Oceania Natural makes loss as it builds in China
NXT-listed Oceania Natural, the food supplement firm, has reported a first-half loss after softer sales while it focused on building new direct channels in China.
The Auckland company’s unaudited interim financial statements for the six months ending Sept.30 show it made a net loss of $316,528 compared to a $155,000 profit in the same period last year and a $182,000 profit for the full-year.
The company sells products derived from manuka honey and noni juice. Competitor products have been selling at heavily discounted prices in China, which chairman and chief executive Walker Zhong said could be an attempt to reduce surplus stock, a market price correction, or a rise in counterfeit products.
He warned Oceania’s gross margins will be impacted if the price discounts continue and become the norm, with forecast revenue and gross margin targets likely to come under pressure.
Revenue dropped to just over $1 million from $3.3 million in the previous six months. Sales from its New Zealand operations in the half-year dropped to $513,405 both domestically and offshore while its new ONL Wuxi company, which serves as its Chinese headquarters, reported sales of $544,514 in its first month of operation.

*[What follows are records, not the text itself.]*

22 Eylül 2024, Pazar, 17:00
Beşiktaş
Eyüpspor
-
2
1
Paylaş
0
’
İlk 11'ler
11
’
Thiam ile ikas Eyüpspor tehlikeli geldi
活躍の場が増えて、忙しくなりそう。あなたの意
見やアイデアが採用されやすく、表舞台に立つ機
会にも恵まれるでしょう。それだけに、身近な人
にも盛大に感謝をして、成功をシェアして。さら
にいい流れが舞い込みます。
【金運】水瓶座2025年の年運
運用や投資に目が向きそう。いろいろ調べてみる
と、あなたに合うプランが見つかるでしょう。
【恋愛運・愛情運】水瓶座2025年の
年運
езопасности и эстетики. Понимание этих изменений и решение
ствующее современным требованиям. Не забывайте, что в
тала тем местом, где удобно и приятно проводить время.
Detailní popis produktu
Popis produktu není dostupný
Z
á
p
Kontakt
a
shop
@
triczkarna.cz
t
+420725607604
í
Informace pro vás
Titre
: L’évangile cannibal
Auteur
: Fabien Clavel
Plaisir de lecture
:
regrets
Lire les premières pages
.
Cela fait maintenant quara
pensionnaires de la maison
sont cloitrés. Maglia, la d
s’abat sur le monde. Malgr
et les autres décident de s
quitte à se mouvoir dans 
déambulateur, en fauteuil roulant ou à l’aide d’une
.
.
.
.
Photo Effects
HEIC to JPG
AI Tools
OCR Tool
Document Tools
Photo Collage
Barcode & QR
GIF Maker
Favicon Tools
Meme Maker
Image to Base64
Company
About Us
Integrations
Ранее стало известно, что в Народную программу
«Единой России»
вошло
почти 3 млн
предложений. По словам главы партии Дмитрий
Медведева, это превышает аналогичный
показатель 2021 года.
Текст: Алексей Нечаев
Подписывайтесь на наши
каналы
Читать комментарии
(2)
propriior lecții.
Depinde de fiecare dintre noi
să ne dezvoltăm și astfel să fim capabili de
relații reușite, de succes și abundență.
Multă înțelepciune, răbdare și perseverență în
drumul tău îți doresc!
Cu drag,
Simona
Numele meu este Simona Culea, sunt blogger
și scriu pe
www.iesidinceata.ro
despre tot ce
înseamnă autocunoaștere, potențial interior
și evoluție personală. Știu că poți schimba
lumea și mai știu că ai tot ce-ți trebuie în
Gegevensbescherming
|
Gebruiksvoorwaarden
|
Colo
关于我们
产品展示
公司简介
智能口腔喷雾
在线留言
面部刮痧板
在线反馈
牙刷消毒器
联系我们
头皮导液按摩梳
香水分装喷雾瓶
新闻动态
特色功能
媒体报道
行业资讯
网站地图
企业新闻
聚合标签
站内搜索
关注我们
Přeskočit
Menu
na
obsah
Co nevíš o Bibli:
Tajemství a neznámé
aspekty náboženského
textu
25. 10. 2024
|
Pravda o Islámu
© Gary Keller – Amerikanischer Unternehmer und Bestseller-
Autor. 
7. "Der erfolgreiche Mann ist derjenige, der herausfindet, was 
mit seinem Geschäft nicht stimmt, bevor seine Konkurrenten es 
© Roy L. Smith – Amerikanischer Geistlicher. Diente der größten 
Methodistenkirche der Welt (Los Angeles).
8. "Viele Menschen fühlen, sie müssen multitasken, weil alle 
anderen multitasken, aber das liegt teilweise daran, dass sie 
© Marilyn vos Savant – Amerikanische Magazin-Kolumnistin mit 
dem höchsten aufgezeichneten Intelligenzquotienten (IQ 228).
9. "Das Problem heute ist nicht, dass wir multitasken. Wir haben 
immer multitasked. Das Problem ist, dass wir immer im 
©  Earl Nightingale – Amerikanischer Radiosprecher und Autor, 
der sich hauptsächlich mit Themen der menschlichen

ONL Wuxi is a subsidiary of another new joint venture subsidiary it has set up in Hong Kong to grow its distribution network in China. In July Oceania Natural secured HK$19.5 million in funding from Chinese and New Zealand investors to establish Oceania Natural Asia Limited, in which it has retained a 51 percent stake. Many of ONL Asia’s investors are said to have extensive distribution networks in China.
Zhong said investing heavily into establishing direct channels to consumers had provided less time to focus on expanding its indirect sales channels which were softer during the reporting period.
“However, with the framework for direct channels now established, we are working closely with our current third-party distributors, which service geographic regions outside of our direct channels, to assist with their promotional efforts and enhance their product knowledge of the expanding ONL product range,” he said.
Changing regulations in China mean that businesses building physical presences there with direct-to-consumer relationships will benefit over those relying on third party distributors, pure online sales, or informal trade channels, he said.
He expects sales to lift in the further quarter over the busy Christmas trading period. While sales efforts had been mostly focused on China, it had also been exploring new markets with trial shipments to Japan, Taiwan, and Singapore.
To address the issue of a large number of fake premium-branded honey products being sold online and in retail shops, the company has developed a mobile scanning authentication technology, TrustONL, which runs on the WeChat mobile app. It allows consumers to use their mobile phones to scan the products to verify their authenticity. The company has also negotiated an agreement with China’s largest insurer, Property and Casualty Company, to control and produce its product labelling, including a QR code.
Oceania launched a new funding initiative in August – issuing manuka bonds to increase its bulk honey inventory. The 12 to 18-month bonds offer an 8 percent interest rate per annum. In a business update to the market at the end of October, the company said it was pleased with the uptake of the bonds with a total $533,000 worth issued as at October 25 of which $326,000 had been bought by wholesale investors secured over specific barrels of honey purchased by their subscription.
Zhong said the bond offer would continue as long as there was investor interest and a need for honey supply. The company is also talking to New Zealand honey suppliers directly to purchase the bulk honey volumes it needs.
Oceania shares last traded at $2.65 compared to its original price of 64 cents when it made a compliance listing on NZX’s fledgling NXT board in March.